Comment 38 for bug 666211

Revision history for this message
Ben Howard (darkmuggle-deactivatedaccount) wrote :

To concur with comment #37, I speculate that you have a slow EBS volume or you aren't able to commit things fast enough due to your heavy I/O. Performance of EBS volumes can vary widely. One thing to remember is that EBS disks _ARE NETWORK ATTACHED STORAGE_, and with that comes all the fun that network attached storage bring.

I think that you can do some tuning here and see where you get. Try setting the following sysctl settings (these will force uncommitted disks writes to be flushed sooner than later). You can play with the settings, as this is a delicate balance between performance and being safe.
vm.dirty_writeback_centisecs = 300 ( force flush after three seconds )
vm.dirty_ratio = 5 ( no more 3% of memory can be dirty pages )
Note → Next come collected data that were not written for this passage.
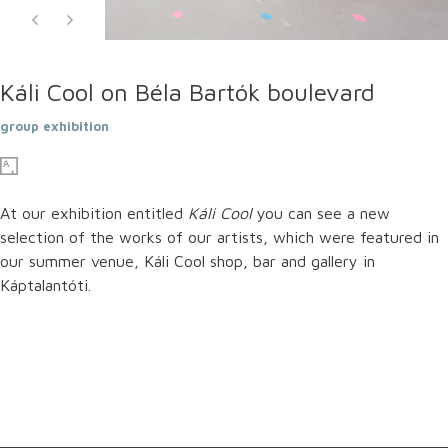
Káli Cool on Béla Bartók boulevard
group exhibition
At our exhibition entitled
Káli Cool
you can see a new
selection of the works of our artists, which were featured in
our summer venue, Káli Cool shop, bar and gallery in
Káptalantóti.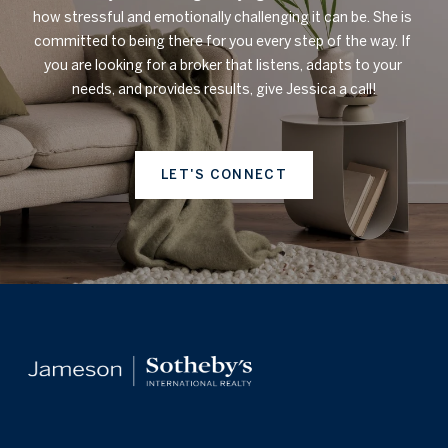
how stressful and emotionally challenging it can be. She is 
committed to being there for you every step of the way. If 
you are looking for a broker that listens, adapts to your 
needs, and provides results, give Jessica a call!

LET'S CONNECT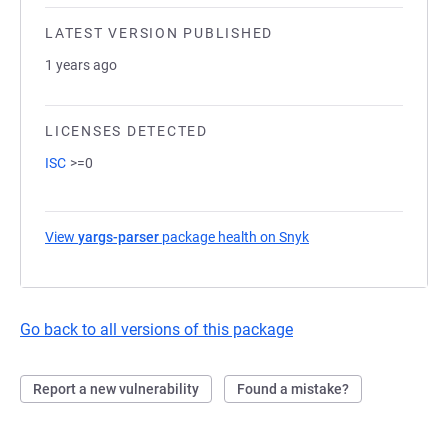
LATEST VERSION PUBLISHED
1 years ago
LICENSES DETECTED
ISC
>=0
View
yargs-parser
package health on Snyk
(opens in a new tab)
Go back to all versions of this package
Report a new vulnerability
Found a mistake?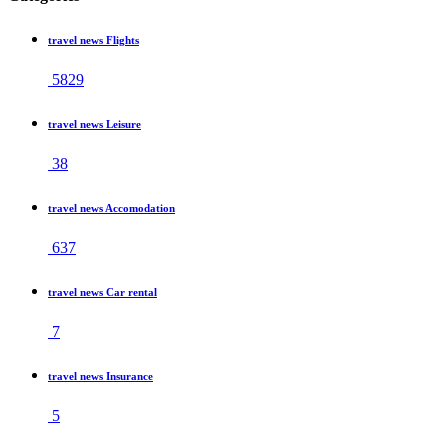
travel news Flights
5829
travel news Leisure
38
travel news Accomodation
637
travel news Car rental
7
travel news Insurance
5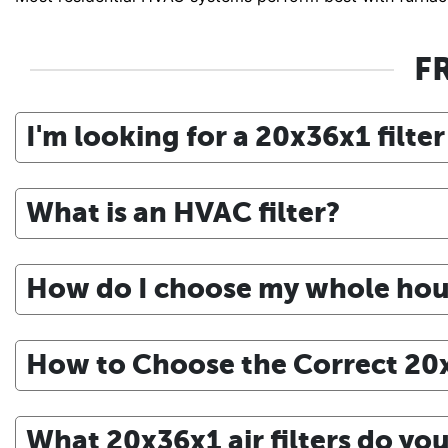
F
I'm looking for a 20x36x1 filter
What is an HVAC filter?
How do I choose my whole house
How to Choose the Correct 20x3
What 20x36x1 air filters do y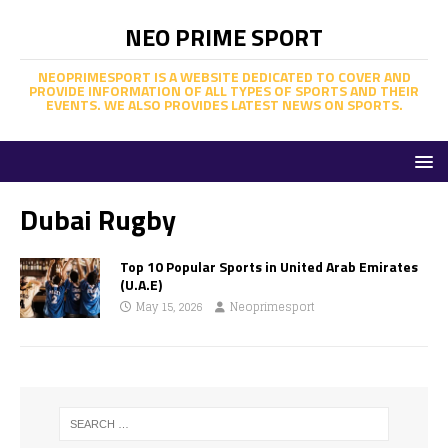
NEO PRIME SPORT
NEOPRIMESPORT IS A WEBSITE DEDICATED TO COVER AND
PROVIDE INFORMATION OF ALL TYPES OF SPORTS AND THEIR
EVENTS. WE ALSO PROVIDES LATEST NEWS ON SPORTS.
Dubai Rugby
Top 10 Popular Sports in United Arab Emirates
(U.A.E)
May 15, 2026
Neoprimesport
My hunch is that you are using at least a m1.large or c1.meduim (at the least) and you saturating the network links used to flush the disk writes, while at the same time pulling more information onto the disk(s), preventing the flush from completing. The default settings on Maverick allow for 20% of memory and 5 seconds when flushing. Reducing the ratios will affect your performance, but I suspect that it will stabilize your system to make sure that everything gets to disk.

Another tactic would be use to ephemeral store as a "temp" directory -- push your data to the emphemeral storage and when it is ready for permance, commit it to the RAIDed EBS volumes.